Page excerpt —
»»
With nearly 15 million people crammed in 434 sq. km, the city of Mumbai is one of the world’s most populous urban areas. Five national highways pass through the Mumbai Metropolitan Region; three arterial roads connect the island city with the suburbs, the MMR and the highway system: the Western Express Highway (WEH) from Bandra to Dahisar, the Eastern Express Highway (EEH) from Sion to Thane, and the Sion-Panvel Expressway. In Navi Mumbai, the Palm Beach Road–Thane-Belapur stretch similarly connects north and south.
The region has approximately 1,900 km of roads on which, as of March 2014, there were more than seven lakh private vehicles, 56,459 kaali peeli taxis (as of 2005), and 106,000 auto rickshaws (as of May 2013).
Not surprisingly, the region also witnesses a high number of road accidents every year. Data from the Mumbai traffic police has reported an average of 570 fatalities annually over the past five years. Of these, almost 60 per cent are pedestrians and almost 30 per cent are motorcyclists.
How can we better protect our people and bring down this figure?
««
Your instructions — Reproduce the Mumbai road-safety passage verbatim, from "The region has" to "cent are motorcyclists.".

Collection entries:
»»
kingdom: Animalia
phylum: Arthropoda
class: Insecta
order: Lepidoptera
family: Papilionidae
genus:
««
Exercise response —
The region has approximately 1,900 km of roads on which, as of March 2014, there were more than seven lakh private vehicles, 56,459 kaali peeli taxis (as of 2005), and 106,000 auto rickshaws (as of May 2013).
Not surprisingly, the region also witnesses a high number of road accidents every year. Data from the Mumbai traffic police has reported an average of 570 fatalities annually over the past five years. Of these, almost 60 per cent are pedestrians and almost 30 per cent are motorcyclists.